Yes. Thanks for the question. So essentially, I think as to active buyers, what we're seeing is what we've seen so far, meaning because of macro, there isn't any noticeable improvements in terms of our ability to increase those numbers in terms of quantity. And therefore, we are focused on the quality of those active buyers, which is everything we said about the high-value buyers. And obviously, if you continue to track those numbers, you see that the percentage that they contribute continues to increase steadily. So active buyer is going to be a similar trend as in 2023 and spend per buyer will accelerate in your year-over-year growth in comparison to 2023. So really, our focus on it is going to continue. If you're just calling out the contribution of higher value buyers, those who spend more than $500 with us, that cohort grew 4% year-over-year in 2023, which is -- which is significantly higher than the overall active buyer growth Yes. So that's how we view about 2024.

R
Rohit Kulkarni
analyst

Okay. Okay. That's very helpful color -- and then I guess I know there were a bunch of questions on this new disclosure around simple versus complex versus marketplace mix that you have. I think just on that, probably like as far as the mix going forward, anything noteworthy that you're assuming, assuming with regards to complex services that probably could be a bigger proportion of GMV going forward. And as a subquestion to that would be, are there any pricing or take rate differences as material differences across those 3 categories of GMV?

J
Jinjin Qian
executive

Rohit, this is Jinjin. Yes.

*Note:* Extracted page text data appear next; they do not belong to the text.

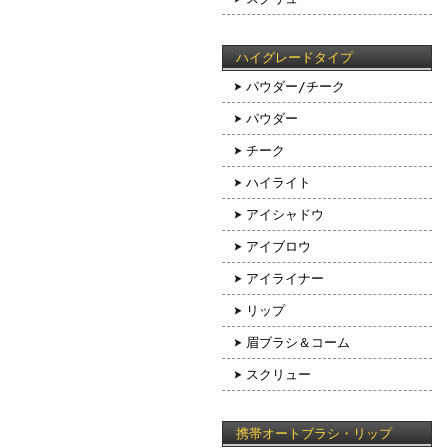
ハイグレードタイプ
パウダー/チーク
パウダー
チーク
ハイライト
アイシャドウ
アイブロウ
アイライナー
リップ
眉ブラシ＆コーム
スクリュー
携帯オートブラシ・リップ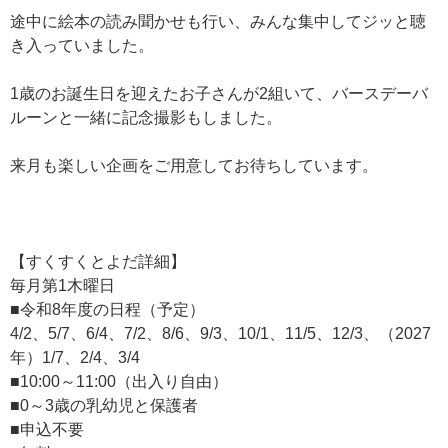
途中に絵本の読み聞かせも行い、みんな集中してジッと聴
き入っていました。
1歳のお誕生日を迎えたお子さんが2組いて、バースデーバ
ルーンと一緒に記念撮影もしました。
来月も楽しい企画をご用意してお待ちしています。
【すくすくとよだ詳細】
毎月第1木曜日
■令和8年度の日程（予定）
4/2、5/7、6/4、7/2、8/6、9/3、10/1、11/5、12/3、（2027
年）1/7、2/4、3/4
■10:00～11:00（出入り自由）
■0～3歳の乳幼児と保護者
■申込不要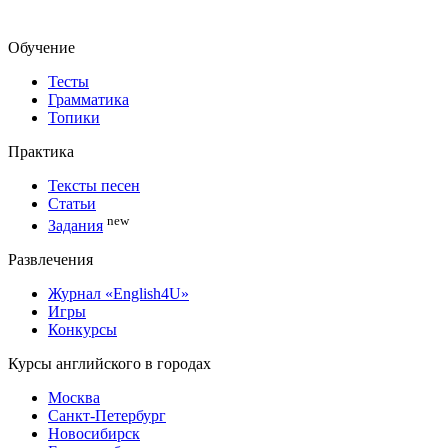
Обучение
Тесты
Грамматика
Топики
Практика
Тексты песен
Статьи
new
Задания
Развлечения
Журнал «English4U»
Игры
Конкурсы
Курсы английского в городах
Москва
Санкт-Петербург
Новосибирск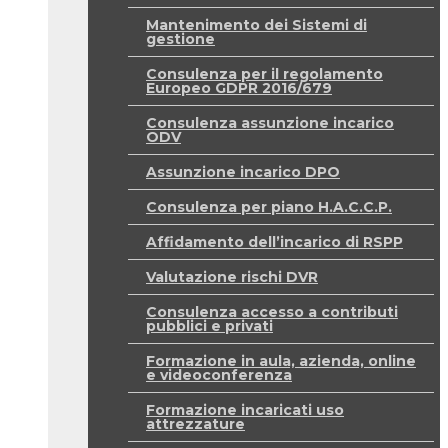
Mantenimento dei Sistemi di
gestione
Consulenza per il regolamento
Europeo GDPR 2016/679
Consulenza assunzione incarico
ODV
Assunzione incarico DPO
Consulenza per piano H.A.C.C.P.
Affidamento dell’incarico di RSPP
Valutazione rischi DVR
Consulenza accesso a contributi
pubblici e privati
Formazione in aula, azienda, online
e videoconferenza
Formazione incaricati uso
attrezzature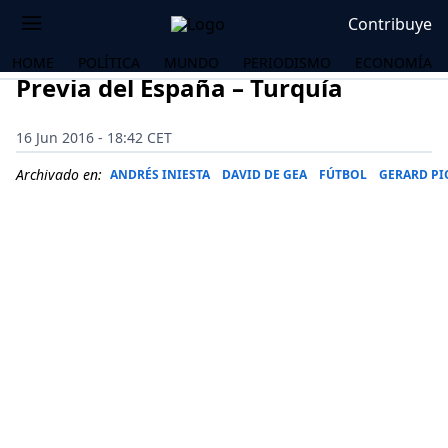
Contribuye
HOME
POLÍTICA
MUNDO
PERIODISMO
ECONOMÍA
Previa del España – Turquía
16 Jun 2016 - 18:42 CET
Archivado en:
ANDRÉS INIESTA
DAVID DE GEA
FÚTBOL
GERARD PI
OS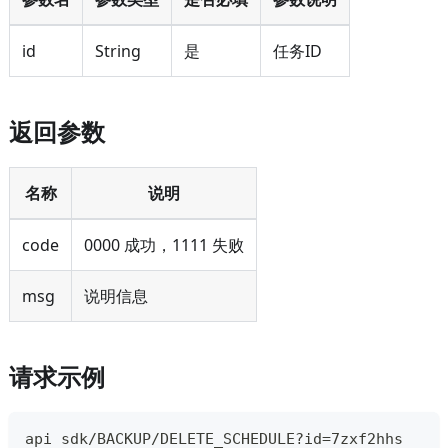
id
String
是
任务ID
返回参数
名称
说明
code
0000 成功，1111 失败
msg
说明信息
请求示例
api sdk/BACKUP/DELETE_SCHEDULE?id=7zxf2hhs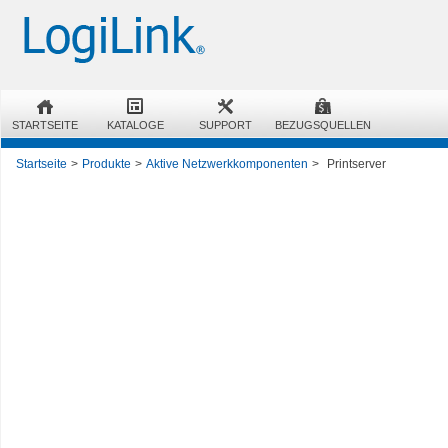
STARTSEITE
KATALOGE
SUPPORT
BEZUGSQUELLEN
Startseite
>
Produkte
>
Aktive Netzwerkkomponenten
>
Printserver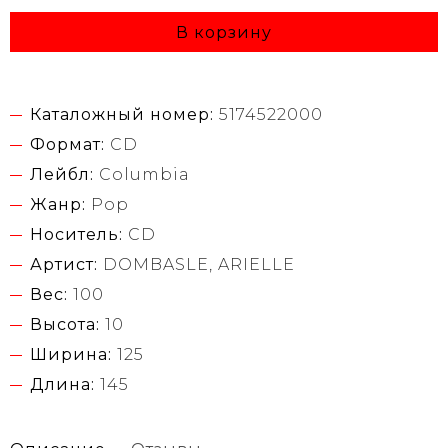
В корзину
Каталожный номер:
5174522000
Формат:
CD
Лейбл:
Columbia
Жанр:
Pop
Носитель:
CD
Артист:
DOMBASLE, ARIELLE
Вес:
100
Высота:
10
Ширина:
125
Длина:
145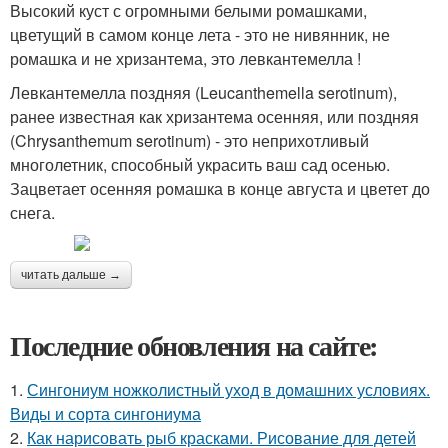
Высокий куст с огромными белыми ромашками,
цветущий в самом конце лета - это не нивянник, не
ромашка и не хризантема, это левкантемелла !
Левкантемелла поздняя (Leucanthemella serotinum),
ранее известная как хризантема осенняя, или поздняя
(Chrysanthemum serotinum) - это неприхотливый
многолетник, способный украсить ваш сад осенью.
Зацветает осенняя ромашка в конце августа и цветет до
снега.
читать дальше →
Последние обновления на сайте:
1.
Сингониум ножколистный уход в домашних условиях.
Виды и сорта сингониума
2.
Как нарисовать рыб красками. Рисование для детей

So I think definitely, I think we mentioned in the shareholder letter as well. Complex services in '23 is already almost 1/3 of our marketplace in terms of GMV contribution and much higher than the simple services, which is around 23%. And yes, given the growth rate, right, 29% year-over-year growth, it is a big step up in terms of the overall percentage of GMV coming from those contract services. And we do expect that contribution continue to grow in the coming years.

R
Rohit Kulkarni
analyst

And any noticeable differences in take rate, Jinjin or anything...

J
Jinjin Qian
executive

Yes. So take rate, nothing really are different. We -- our entire marketplace takes very consistent, like just uniform take rates across the board. Yes, so 20% from the center side and then 5.5% from the buyer side, there's no difference in terms of the transactions.

Operator

Thank you. And I am shown no further questions from our phone lines. I'd now like to turn the conference back over to Mecha Kaufman for any closing remarks.

M
Micha Kaufman
executive

Thank you, Crystal, and thank you, everyone, for joining us today. We look forward to an exciting and successful year and hope to see you in person soon. Thank you. Have a great day.

Operator

Thank you. This concludes today's conference call. Thank you for your participation. You may now disconnect. Everyone, have a wonderful day.